**What is expected**
Return the listing below word for word, leaving out the pictures.

**Collected data**
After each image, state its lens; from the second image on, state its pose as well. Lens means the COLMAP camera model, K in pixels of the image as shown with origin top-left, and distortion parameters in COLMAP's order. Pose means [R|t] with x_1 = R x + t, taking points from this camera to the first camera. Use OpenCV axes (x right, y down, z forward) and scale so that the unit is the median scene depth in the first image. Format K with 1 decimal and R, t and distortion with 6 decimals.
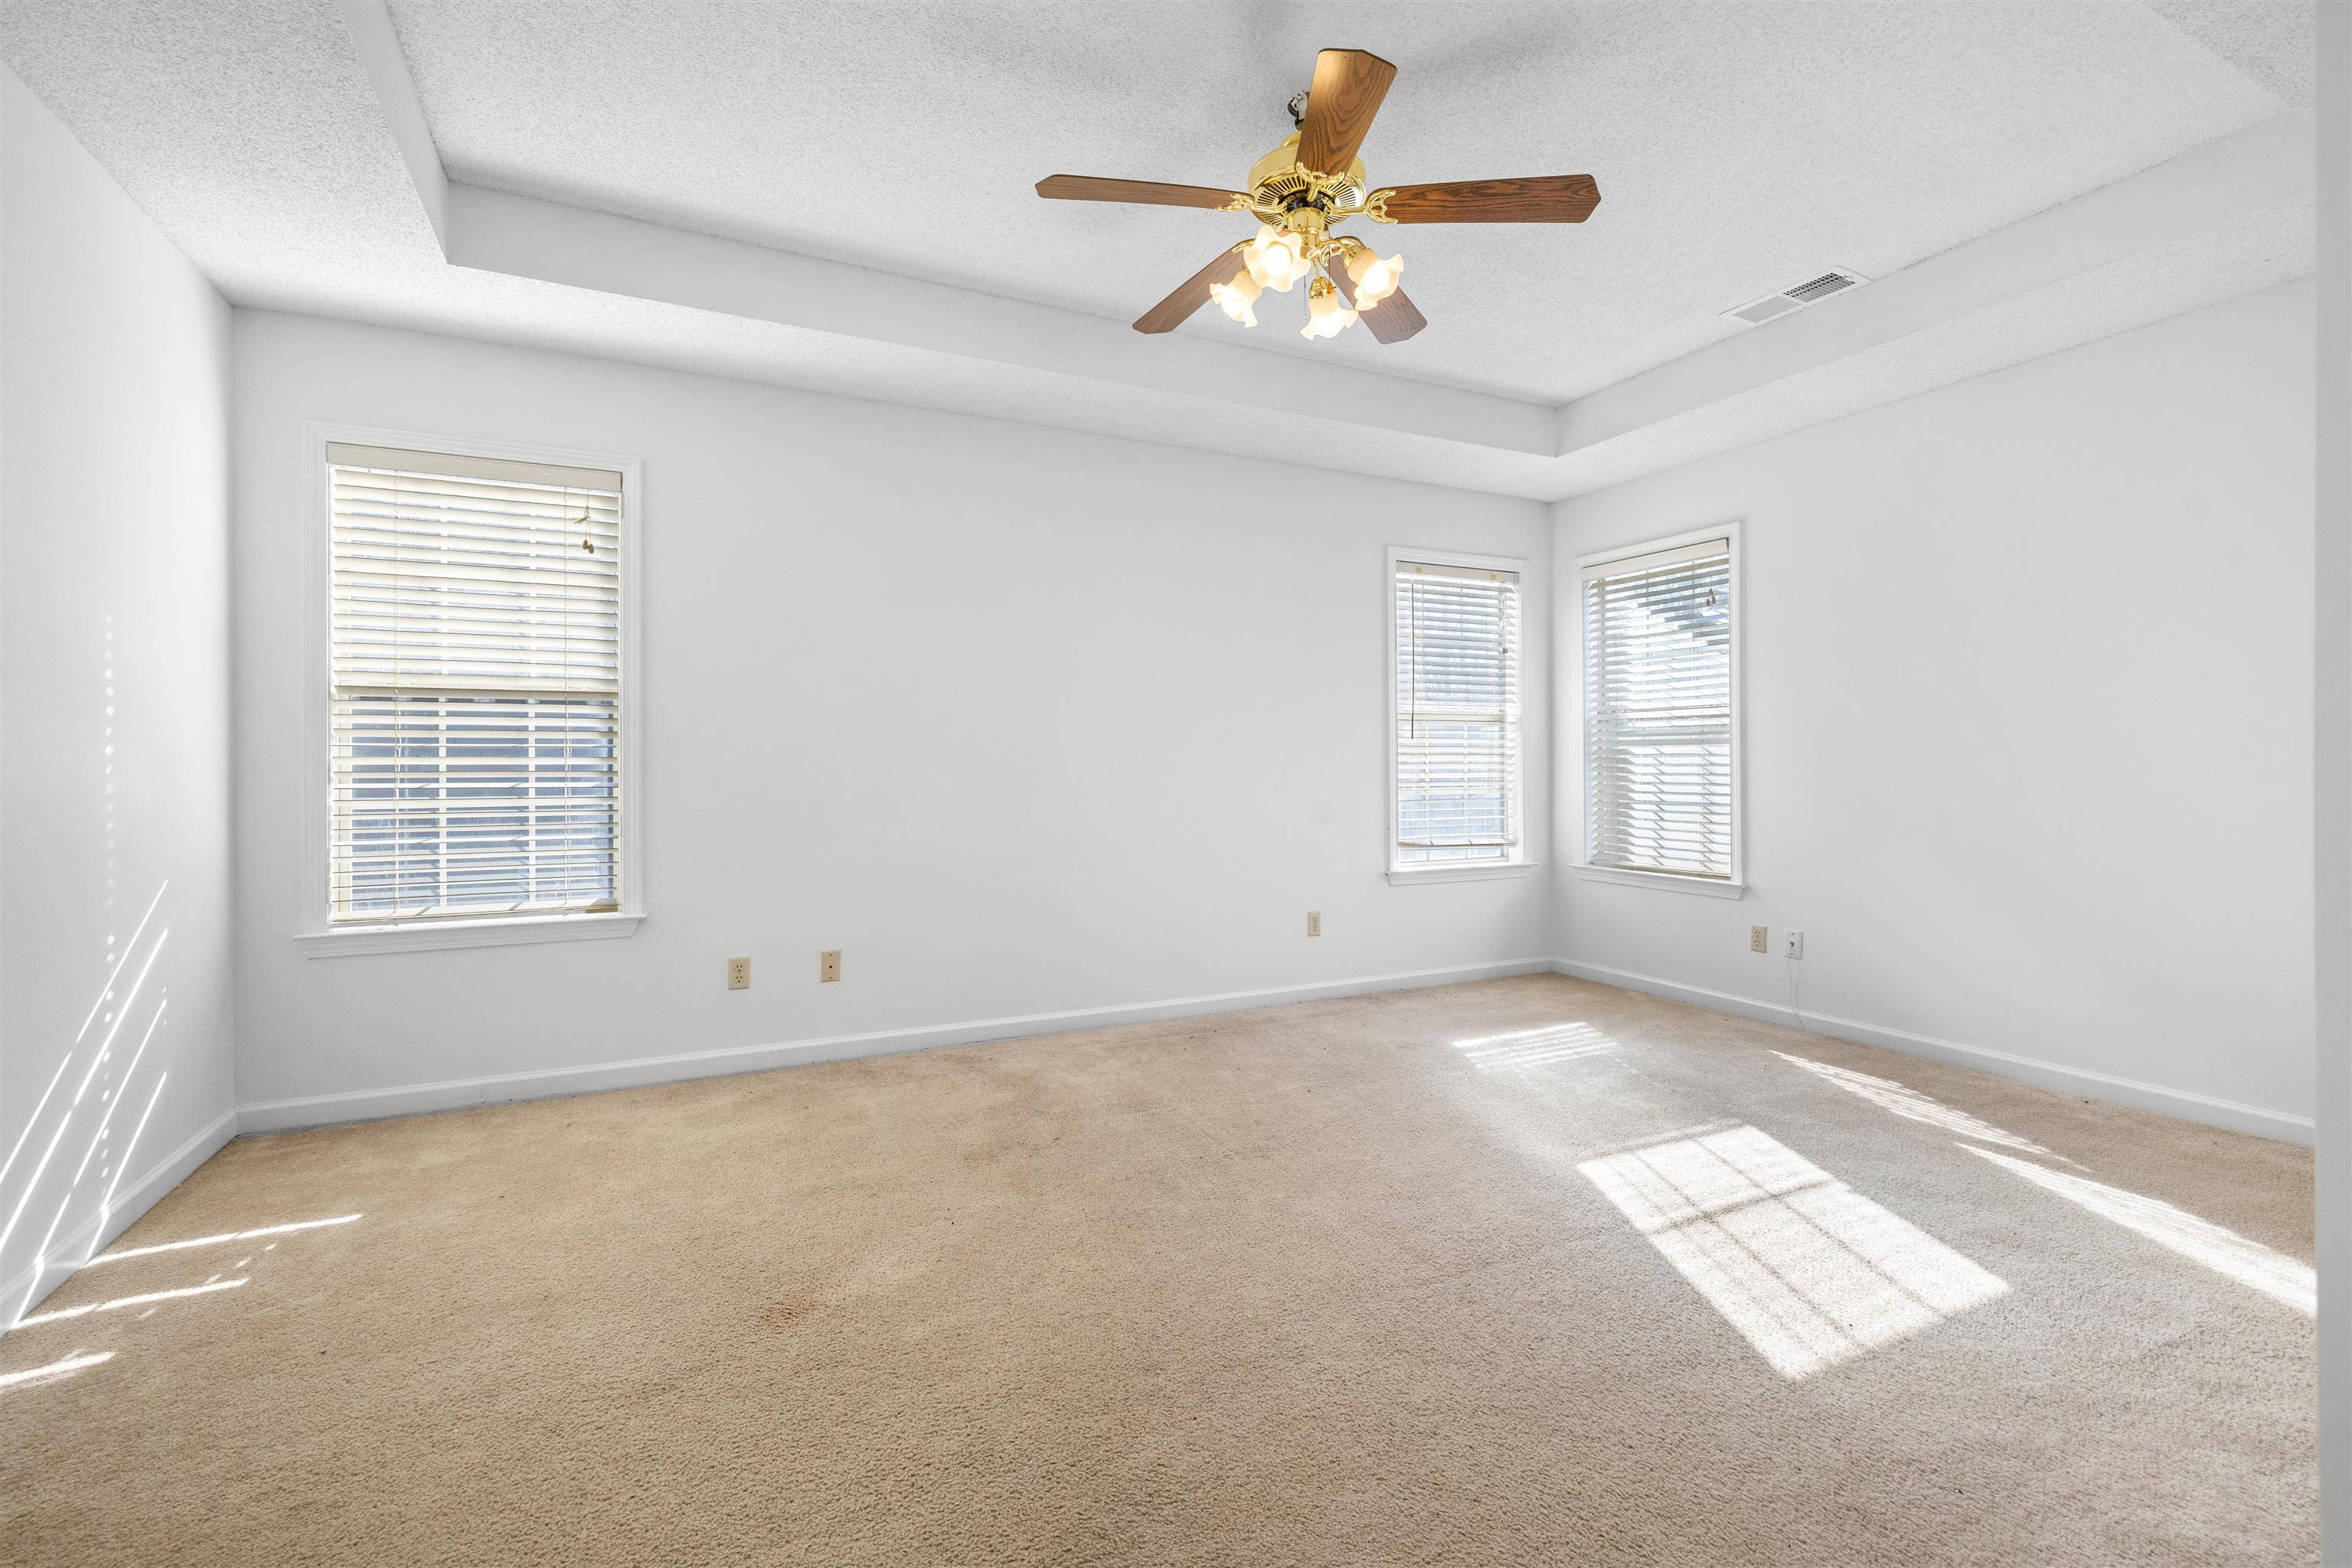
lens RADIAL K [[982.0, 0, 1188.2], [0, 982.0, 765.4], [0, 0, 1]] dist [-0.001195, -0.000870]
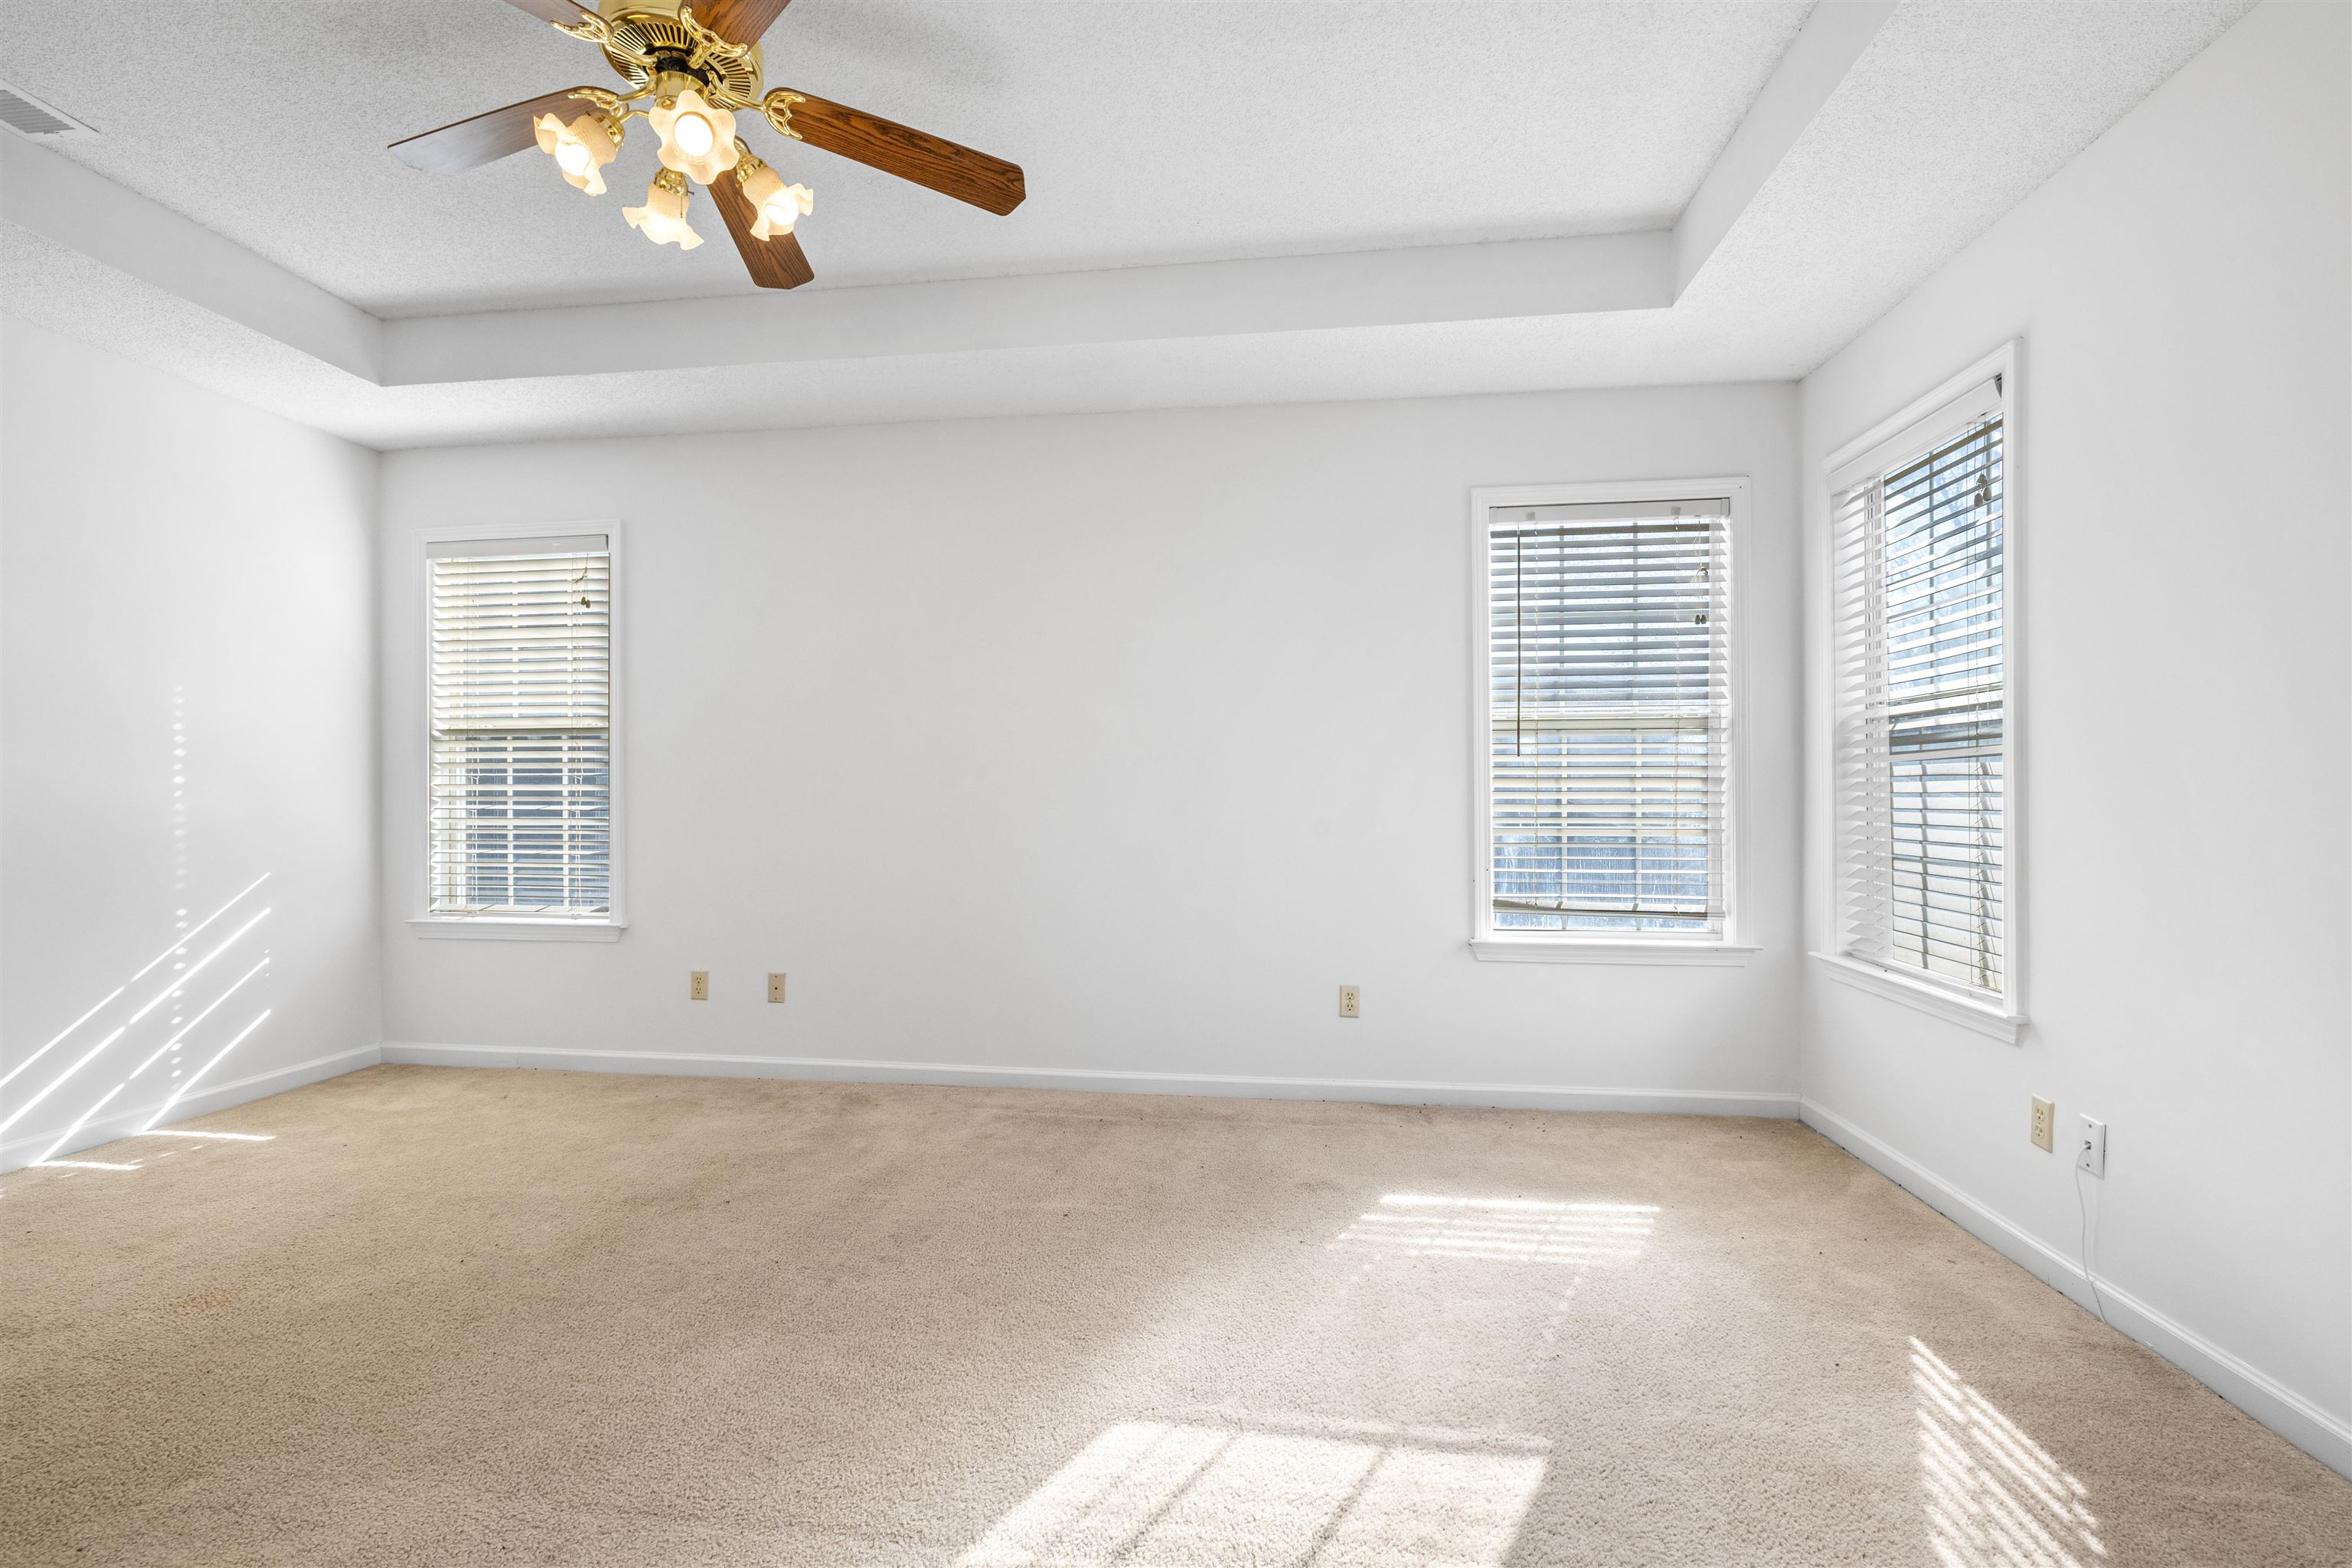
lens RADIAL K [[1017.8, 0, 1163.8], [0, 1017.8, 795.2], [0, 0, 1]] dist [-0.009139, 0.000463]
pose [[0.839231, 0.003404, -0.543765, 0.612216], [-0.002421, 0.999994, 0.002524, -0.000067], [0.543770, -0.000802, 0.839234, 0.366718]]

**Result of this task**
After each image, state its lens; from the second image on, state its pose as well. Lens means the COLMAP camera model, K in pixels of the image as shown with origin top-left, and distortion parameters in COLMAP's order. Pose means [R|t] with x_1 = R x + t, taking points from this camera to the first camera. Use OpenCV axes (x right, y down, z forward) and scale so that the unit is the median scene depth in the first image. Format K with 1 decimal and R, t and distortion with 6 decimals.
lens RADIAL K [[982.0, 0, 1188.2], [0, 982.0, 765.4], [0, 0, 1]] dist [-0.001195, -0.000870]
lens RADIAL K [[1017.8, 0, 1163.8], [0, 1017.8, 795.2], [0, 0, 1]] dist [-0.009139, 0.000463]
pose [[0.839231, 0.003404, -0.543765, 0.612216], [-0.002421, 0.999994, 0.002524, -0.000067], [0.543770, -0.000802, 0.839234, 0.366718]]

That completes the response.